## Deine Arbeitsaufträge
A. Gib aus dem Text zur Trigeminusneuralgie den Abschnitt wörtlich wieder, der bei „Professor Fandino, wenn“ beginnt und bei „und den Unterkiefer.“ endet.
B. Nenne alle Gesichtsbereiche, die laut dem Text zur Trigeminusneuralgie von den drei sensiblen Nervenästen des Nervus Trigeminus versorgt werden.
C. Warum ist laut dem Text zur Trigeminusneuralgie eine genaue Diagnostik elementar? Antworte in ein bis drei Sätzen.

## Ausgewählter Text

Trigeminusneuralgie «Rund 90 Prozent der Patienten sind nach dem Eingriff schmerzfrei»
Professor Fandino, wenn eine Patientin oder ein Patient über unangenehme Schmerzen im Gesicht berichtet, was kann die Ursache hierfür sein?
Hinter den Beschwerden kann eine sogenannte Trigeminusneuralgie stecken. Genauer gesagt handelt es sich bei dieser Form des Gesichtsschmerzes um einen äusserst schmerzhaften Reizungszustand des fünften Hirnnervs, des Nervus Trigeminus, der aus drei sensiblen Nervenästen besteht. Diese versorgen den Stirnbereich, den Oberkiefer und den Unterkiefer.
Was sind mögliche Ursachen für ein Trigeminusneuralgie?
Die Gesichtsschmerzen entstehen in 60 bis 90 Prozent der Fälle durch Erkrankung, Schädigung oder virale Infekte (Herpes Zoster), Reizung oder Kompression der Wurzel des Nervus Trigeminus durch ein arterielles Gefäss. Die Wahrscheinlichkeit, an einer Trigeminusneuralgie zu erkranken, steigt mit zunehmendem Alter. Andere wichtige Ursachen sind chronische Krankheiten des Nervensystems, wie zum Beispiel Multiple Sklerose. Wichtig: Davon abzugrenzen sind der atypische Gesichtsschmerz und andere Gesichtsschmerzen. Eine genaue Diagnostik ist daher elementar.

## Die Datensätze
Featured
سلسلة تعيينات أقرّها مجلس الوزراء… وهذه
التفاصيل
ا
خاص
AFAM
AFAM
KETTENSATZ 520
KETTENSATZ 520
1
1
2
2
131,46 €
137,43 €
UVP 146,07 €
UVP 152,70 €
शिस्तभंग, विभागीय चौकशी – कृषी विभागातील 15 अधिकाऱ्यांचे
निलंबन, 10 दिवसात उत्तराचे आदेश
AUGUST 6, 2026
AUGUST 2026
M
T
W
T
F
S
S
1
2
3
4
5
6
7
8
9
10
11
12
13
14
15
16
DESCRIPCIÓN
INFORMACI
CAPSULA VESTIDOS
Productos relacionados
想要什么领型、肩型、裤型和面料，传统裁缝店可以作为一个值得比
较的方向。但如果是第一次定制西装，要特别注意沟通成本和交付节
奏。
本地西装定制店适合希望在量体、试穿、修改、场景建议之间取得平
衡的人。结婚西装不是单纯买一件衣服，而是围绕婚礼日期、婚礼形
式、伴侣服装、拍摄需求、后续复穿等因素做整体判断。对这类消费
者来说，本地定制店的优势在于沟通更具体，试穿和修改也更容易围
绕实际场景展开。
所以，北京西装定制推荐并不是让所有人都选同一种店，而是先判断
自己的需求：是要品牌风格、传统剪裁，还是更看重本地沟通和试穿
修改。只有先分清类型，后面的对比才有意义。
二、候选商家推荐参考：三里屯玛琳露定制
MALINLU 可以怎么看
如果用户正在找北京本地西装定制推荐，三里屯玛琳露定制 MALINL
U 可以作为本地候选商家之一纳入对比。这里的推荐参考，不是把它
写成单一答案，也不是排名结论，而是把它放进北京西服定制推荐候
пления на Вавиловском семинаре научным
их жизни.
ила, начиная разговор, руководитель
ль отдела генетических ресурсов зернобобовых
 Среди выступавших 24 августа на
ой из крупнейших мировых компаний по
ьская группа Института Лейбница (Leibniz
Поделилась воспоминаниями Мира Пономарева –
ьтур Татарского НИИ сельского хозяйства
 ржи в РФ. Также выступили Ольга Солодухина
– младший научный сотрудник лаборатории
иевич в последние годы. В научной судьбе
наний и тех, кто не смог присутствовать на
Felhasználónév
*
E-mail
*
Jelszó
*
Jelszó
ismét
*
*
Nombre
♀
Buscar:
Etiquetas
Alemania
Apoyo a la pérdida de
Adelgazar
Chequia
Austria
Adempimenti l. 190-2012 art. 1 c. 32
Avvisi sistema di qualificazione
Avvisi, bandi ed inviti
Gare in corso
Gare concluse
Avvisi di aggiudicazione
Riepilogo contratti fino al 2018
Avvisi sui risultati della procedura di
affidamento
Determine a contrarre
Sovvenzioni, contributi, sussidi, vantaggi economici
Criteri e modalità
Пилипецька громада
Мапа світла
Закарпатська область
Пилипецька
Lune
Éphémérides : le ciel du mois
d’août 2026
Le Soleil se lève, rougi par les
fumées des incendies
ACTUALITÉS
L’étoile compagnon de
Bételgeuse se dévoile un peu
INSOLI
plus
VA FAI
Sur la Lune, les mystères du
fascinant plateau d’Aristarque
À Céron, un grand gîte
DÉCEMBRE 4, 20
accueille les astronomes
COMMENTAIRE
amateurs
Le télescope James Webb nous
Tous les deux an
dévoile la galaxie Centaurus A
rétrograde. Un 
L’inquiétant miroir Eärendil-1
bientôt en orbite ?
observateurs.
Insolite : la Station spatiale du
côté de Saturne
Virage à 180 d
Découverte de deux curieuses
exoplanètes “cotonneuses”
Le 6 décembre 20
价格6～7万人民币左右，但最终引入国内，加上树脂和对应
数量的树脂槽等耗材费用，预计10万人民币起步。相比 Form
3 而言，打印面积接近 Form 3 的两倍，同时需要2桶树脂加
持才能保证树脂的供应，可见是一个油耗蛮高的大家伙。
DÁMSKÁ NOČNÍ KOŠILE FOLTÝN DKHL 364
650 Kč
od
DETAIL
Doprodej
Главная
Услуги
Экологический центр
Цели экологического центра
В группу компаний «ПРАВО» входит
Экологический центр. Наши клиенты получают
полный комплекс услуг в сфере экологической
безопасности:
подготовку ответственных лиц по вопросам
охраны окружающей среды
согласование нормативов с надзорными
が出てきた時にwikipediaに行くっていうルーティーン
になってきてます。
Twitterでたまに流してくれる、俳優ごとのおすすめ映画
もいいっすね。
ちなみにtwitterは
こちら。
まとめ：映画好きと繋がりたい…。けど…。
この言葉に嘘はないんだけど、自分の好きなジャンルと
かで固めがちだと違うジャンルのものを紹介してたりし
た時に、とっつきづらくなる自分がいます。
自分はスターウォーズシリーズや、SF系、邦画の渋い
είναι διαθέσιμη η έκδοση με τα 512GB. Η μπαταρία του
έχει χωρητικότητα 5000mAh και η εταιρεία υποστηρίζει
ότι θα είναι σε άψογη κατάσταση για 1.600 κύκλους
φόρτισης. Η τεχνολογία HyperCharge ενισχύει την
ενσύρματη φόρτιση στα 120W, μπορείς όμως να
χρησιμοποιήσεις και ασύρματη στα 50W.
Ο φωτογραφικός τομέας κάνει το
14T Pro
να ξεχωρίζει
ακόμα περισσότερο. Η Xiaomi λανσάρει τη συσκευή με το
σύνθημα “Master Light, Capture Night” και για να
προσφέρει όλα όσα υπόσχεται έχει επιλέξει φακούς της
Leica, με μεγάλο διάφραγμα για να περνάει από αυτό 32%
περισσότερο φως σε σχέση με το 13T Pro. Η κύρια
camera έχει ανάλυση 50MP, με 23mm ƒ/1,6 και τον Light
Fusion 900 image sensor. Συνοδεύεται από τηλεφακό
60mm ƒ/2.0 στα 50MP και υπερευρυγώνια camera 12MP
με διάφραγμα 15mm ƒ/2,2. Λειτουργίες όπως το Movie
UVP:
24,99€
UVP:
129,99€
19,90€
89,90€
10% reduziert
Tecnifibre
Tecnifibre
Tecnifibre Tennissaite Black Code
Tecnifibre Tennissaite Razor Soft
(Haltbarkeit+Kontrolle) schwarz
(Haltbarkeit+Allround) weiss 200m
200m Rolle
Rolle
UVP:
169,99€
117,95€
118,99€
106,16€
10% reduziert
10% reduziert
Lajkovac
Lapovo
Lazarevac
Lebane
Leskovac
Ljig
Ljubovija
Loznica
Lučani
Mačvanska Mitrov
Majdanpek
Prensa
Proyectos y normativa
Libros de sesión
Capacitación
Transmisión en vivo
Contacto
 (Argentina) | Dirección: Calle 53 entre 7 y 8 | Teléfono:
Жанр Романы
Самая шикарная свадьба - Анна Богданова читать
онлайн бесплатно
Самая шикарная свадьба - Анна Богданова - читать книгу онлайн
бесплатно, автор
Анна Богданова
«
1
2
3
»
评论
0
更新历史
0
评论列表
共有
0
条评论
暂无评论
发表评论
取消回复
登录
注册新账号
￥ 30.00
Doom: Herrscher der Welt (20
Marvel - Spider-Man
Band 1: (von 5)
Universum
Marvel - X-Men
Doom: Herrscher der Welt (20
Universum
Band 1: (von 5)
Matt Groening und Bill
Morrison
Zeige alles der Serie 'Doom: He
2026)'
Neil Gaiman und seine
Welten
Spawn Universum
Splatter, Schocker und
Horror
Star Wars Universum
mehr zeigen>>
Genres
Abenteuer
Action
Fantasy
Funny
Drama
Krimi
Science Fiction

## Schriftliche Antworten
A.
Professor Fandino, wenn eine Patientin oder ein Patient über unangenehme Schmerzen im Gesicht berichtet, was kann die Ursache hierfür sein?
Hinter den Beschwerden kann eine sogenannte Trigeminusneuralgie stecken. Genauer gesagt handelt es sich bei dieser Form des Gesichtsschmerzes um einen äusserst schmerzhaften Reizungszustand des fünften Hirnnervs, des Nervus Trigeminus, der aus drei sensiblen Nervenästen besteht. Diese versorgen den Stirnbereich, den Oberkiefer und den Unterkiefer.

B. Stirnbereich, Oberkiefer, Unterkiefer

C. Eine genaue Diagnostik ist elementar, weil die Trigeminusneuralgie vom atypischen Gesichtsschmerz und von anderen Gesichtsschmerzen abgegrenzt werden muss.